===== TEXT UNDER STUDY =====
Petitioner also seeks turnover under CPLR 5227. This rule provides that where a judgment creditor brings a special proceeding "against any person who it is shown is or will become indebted to the judgment debtor, the court may require such person to pay to the judgment creditor the debt upon maturity, or so much of it as is sufficient to satisfy the judgment."
Petitioner correctly notes that a bank is indebted to its depositors, since "the bank holds the fund subject to its being paid out or withdrawn upon the direction of the creditor according to the terms and conditions imposed by him." ( Matter of New York State Assn. of Life Underwriters v. Superintendent of Ins. of State of NY , 37 AD2d 304, 307 [3d Dept 1971].) But it does not follow that for purposes of CPLR 5227 TD Bank is indebted to Meehan with respect to the money in his daughter's custodial account. As discussed above, legal and equitable title to the funds on deposit in a UTMA custodial account is held by the minor donee for whose benefit the account was established—not the donor or account custodian. Thus, formally speaking, TD Bank is indebted to Meehan's daughter, not Meehan himself. Petitioner's argument for disregarding this legal formality rests on the same cases that petitioner relied upon in support of its CPLR 5225 claim, and fails for similar reasons.
=====
**WHAT YOU WILL DO**
1. In the CPLR 5227 excerpt, who holds legal and equitable title to the funds in a UTMA custodial account?
2. Write a continuation of the CPLR 5227 excerpt, picking up right after its final sentence.
===== EXCERPTED RECORDS =====
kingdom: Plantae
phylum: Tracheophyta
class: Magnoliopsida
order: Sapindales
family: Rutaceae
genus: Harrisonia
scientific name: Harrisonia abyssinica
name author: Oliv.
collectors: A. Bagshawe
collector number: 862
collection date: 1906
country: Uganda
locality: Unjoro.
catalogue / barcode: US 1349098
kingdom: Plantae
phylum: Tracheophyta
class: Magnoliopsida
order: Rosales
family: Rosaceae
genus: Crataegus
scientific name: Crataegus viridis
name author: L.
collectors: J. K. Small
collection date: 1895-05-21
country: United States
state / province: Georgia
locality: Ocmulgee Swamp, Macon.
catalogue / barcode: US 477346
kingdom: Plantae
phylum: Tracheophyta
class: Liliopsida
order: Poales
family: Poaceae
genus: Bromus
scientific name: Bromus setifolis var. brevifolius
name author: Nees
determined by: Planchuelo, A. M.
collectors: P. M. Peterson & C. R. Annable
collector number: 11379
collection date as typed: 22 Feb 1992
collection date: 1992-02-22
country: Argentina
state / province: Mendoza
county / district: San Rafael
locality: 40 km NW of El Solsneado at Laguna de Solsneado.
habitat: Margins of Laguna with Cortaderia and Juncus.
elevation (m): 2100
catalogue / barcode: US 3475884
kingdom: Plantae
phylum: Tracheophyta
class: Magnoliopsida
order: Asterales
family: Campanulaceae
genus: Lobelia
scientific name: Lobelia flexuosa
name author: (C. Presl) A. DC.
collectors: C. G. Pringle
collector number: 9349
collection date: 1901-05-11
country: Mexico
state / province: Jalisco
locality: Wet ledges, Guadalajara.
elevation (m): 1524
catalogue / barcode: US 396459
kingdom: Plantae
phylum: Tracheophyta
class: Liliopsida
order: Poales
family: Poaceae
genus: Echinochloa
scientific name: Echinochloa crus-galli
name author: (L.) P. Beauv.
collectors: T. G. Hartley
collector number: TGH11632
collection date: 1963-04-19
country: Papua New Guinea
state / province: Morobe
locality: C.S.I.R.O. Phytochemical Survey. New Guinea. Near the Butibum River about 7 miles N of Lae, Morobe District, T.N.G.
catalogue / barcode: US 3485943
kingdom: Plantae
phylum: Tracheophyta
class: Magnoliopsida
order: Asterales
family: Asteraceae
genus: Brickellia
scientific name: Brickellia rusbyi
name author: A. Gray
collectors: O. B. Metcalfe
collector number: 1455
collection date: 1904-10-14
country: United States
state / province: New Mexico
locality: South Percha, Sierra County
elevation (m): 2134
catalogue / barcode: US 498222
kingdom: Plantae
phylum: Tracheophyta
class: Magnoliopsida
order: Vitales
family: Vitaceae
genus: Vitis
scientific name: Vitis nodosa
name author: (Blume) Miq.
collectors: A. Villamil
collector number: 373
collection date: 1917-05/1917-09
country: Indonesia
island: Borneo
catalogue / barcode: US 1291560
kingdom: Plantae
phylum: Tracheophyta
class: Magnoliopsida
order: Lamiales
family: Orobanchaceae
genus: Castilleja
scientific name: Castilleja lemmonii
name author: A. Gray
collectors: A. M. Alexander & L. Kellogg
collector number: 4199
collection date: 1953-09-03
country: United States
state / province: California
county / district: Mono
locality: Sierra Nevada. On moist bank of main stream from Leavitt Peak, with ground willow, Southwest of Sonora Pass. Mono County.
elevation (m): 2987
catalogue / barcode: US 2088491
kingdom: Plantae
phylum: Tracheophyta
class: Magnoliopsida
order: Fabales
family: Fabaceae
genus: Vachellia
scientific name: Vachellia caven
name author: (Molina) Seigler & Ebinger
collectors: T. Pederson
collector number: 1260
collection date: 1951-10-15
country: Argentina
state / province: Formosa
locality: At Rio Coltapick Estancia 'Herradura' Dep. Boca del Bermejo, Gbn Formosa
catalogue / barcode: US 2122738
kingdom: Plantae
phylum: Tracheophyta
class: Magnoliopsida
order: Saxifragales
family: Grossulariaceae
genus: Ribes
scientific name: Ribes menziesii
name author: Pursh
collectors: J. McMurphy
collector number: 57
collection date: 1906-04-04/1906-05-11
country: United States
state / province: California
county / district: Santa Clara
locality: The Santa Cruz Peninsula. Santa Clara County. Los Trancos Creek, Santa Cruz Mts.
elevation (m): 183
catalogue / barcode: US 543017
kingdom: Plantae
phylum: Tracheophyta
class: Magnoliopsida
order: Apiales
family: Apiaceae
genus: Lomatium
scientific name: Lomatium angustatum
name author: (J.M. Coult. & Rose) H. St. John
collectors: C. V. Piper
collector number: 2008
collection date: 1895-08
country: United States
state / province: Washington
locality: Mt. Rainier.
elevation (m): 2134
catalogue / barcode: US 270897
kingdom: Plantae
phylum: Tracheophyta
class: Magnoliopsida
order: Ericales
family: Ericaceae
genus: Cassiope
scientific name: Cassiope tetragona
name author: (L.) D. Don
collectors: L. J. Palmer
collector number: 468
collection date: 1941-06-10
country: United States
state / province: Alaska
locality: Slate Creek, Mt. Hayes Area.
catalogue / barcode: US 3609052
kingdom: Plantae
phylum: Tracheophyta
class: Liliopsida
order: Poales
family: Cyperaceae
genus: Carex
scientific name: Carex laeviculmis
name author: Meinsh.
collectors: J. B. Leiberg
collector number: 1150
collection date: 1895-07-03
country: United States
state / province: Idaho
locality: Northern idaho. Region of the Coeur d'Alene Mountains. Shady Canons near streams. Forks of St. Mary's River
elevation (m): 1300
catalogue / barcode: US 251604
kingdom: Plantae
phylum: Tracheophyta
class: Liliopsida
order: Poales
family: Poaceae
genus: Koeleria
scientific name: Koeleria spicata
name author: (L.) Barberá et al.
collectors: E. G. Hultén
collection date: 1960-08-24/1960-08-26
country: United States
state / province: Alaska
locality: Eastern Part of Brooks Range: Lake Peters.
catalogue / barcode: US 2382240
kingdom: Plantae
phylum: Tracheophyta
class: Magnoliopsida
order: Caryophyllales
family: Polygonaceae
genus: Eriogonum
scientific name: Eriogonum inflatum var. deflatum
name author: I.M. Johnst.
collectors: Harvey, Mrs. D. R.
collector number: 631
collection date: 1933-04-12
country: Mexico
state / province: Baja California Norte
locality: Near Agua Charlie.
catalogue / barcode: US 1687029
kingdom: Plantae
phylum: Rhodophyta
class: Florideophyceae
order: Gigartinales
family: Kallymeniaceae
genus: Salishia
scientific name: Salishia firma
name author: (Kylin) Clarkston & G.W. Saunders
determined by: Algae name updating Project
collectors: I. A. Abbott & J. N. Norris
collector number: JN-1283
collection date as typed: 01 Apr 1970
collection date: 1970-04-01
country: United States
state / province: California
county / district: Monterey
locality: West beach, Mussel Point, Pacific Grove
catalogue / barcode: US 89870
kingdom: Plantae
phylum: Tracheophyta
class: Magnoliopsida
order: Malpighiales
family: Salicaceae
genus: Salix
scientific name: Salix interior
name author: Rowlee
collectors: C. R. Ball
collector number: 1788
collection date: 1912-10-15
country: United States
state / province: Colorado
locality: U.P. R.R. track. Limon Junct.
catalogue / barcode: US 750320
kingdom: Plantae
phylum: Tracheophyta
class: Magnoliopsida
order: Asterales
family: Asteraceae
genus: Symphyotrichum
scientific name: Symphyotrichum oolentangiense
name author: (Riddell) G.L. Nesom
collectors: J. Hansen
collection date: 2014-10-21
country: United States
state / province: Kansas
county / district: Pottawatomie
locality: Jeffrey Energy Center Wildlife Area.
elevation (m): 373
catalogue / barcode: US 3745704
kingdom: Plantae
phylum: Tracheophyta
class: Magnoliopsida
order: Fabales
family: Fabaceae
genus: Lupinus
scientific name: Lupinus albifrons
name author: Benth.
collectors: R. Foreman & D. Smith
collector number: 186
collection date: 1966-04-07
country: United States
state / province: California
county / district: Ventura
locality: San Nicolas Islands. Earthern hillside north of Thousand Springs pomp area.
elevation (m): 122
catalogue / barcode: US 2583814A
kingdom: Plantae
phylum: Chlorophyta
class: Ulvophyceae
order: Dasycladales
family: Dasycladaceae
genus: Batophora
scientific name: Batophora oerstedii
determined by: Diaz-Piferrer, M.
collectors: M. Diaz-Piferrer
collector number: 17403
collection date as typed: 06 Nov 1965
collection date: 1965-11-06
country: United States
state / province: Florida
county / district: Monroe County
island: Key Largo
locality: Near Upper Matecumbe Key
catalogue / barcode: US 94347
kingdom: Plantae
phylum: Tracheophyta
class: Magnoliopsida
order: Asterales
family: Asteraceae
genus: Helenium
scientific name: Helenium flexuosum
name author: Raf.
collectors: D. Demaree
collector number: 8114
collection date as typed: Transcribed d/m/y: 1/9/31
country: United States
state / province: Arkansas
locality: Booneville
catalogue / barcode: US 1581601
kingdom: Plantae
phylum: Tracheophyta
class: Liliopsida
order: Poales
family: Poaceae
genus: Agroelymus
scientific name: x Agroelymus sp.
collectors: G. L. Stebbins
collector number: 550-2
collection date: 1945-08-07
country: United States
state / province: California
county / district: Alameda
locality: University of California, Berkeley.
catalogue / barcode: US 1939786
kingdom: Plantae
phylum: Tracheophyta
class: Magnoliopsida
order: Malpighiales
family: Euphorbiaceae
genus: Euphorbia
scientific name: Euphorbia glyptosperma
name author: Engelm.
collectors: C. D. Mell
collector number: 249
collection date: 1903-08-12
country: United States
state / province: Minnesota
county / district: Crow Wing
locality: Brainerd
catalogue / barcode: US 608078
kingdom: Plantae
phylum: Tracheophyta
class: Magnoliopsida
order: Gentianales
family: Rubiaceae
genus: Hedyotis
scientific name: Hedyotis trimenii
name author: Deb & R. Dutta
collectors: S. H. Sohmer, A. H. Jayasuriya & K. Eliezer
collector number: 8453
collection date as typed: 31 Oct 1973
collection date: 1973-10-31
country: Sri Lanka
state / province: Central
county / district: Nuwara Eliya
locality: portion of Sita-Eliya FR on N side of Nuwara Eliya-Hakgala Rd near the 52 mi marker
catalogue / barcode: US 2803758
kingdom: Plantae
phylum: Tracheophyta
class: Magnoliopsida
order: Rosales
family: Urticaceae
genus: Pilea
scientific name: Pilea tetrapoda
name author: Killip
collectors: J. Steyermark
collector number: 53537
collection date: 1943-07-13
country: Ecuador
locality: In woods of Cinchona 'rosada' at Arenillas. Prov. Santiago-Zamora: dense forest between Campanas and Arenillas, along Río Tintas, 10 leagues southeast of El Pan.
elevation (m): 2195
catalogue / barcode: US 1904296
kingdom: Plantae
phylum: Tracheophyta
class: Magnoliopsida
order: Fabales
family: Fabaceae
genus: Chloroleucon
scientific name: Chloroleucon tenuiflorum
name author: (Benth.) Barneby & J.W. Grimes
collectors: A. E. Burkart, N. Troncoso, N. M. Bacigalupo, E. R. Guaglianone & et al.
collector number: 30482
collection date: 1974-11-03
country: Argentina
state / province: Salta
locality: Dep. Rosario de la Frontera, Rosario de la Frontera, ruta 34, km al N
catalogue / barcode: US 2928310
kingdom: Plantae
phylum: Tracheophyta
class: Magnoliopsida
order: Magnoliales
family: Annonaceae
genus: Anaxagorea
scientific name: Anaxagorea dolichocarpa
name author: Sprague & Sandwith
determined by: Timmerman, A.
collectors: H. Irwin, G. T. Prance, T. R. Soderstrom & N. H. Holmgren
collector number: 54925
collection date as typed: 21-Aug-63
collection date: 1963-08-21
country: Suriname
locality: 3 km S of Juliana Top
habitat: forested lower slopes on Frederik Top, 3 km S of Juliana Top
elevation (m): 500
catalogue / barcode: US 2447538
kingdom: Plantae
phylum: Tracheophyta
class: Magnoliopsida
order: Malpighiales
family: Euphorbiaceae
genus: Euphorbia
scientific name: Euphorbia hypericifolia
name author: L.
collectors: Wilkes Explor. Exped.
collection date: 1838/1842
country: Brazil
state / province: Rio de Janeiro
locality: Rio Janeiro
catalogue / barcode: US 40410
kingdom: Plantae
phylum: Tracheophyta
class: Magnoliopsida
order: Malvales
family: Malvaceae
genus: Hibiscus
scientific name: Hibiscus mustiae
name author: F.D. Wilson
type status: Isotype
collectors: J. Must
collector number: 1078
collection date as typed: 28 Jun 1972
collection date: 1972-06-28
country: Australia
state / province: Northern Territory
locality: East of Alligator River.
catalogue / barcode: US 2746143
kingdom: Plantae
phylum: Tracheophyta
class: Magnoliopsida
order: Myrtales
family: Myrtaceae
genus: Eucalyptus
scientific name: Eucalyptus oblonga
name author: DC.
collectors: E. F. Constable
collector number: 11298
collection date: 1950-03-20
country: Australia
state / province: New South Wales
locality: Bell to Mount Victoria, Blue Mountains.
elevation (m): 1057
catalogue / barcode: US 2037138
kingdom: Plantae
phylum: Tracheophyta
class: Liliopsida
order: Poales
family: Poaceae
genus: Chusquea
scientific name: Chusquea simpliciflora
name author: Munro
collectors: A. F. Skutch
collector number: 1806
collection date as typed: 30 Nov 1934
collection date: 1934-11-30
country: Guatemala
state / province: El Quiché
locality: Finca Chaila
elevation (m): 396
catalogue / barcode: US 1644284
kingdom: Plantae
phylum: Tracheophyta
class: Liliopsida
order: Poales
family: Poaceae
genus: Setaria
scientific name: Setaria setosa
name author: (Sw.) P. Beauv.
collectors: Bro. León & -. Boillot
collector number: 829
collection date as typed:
=====
**ANSWER LIST**
1. The minor donee for whose benefit the account was established holds that title, not the donor or the account custodian.

2.
Accordingly, it is hereby
ORDERED that petitioner REP Properties, Inc.'s motion to seal the court records of this proceeding permanently (motion sequence 001) is denied; and it is further
ORDERED that this court's interim sealing order, contained in the order to show cause signed by this court on February 7, 2020, and appearing at NYSCEF No. 22, shall continue in effect for 30 days from entry of this decision and order; and it is further
ORDERED that within this 30-day period, petitioner shall refile the petition, orders to show cause, and all supporting papers with proper revisions and redactions as discussed above, and shall remove the present, unredacted versions of those documents; and it is further
ORDERED that the branch of petitioner's turnover motion (motion sequence 002) seeking turnover of funds in the account held by nonparty Andrew Meehan at respondent TD Bank with the last four digits 1822 is granted; and TD Bank shall within 14 days turn over those funds to petitioner; and it is further
ORDERED that the branch of petitioner's turnover motion (motion sequence 002) seeking turnover of funds in the UTMA account established at TD Bank for the benefit of nonparty Hannah Meehan with the last four digits 9140 is denied; and it is further
ORDERED that the restraints imposed on TD Bank with respect to this account contained in the order to show cause signed by this court on February 7, 2020, and appearing at NYSCEF No. 23, shall be in effect for 30 days from entry of this decision and order; and it is further
ORDERED that petitioner shall serve a copy of this order with notice of its entry, and copies of the two orders to show cause signed by this court on February 7, 2020, on TD Bank and on Andrew Meehan.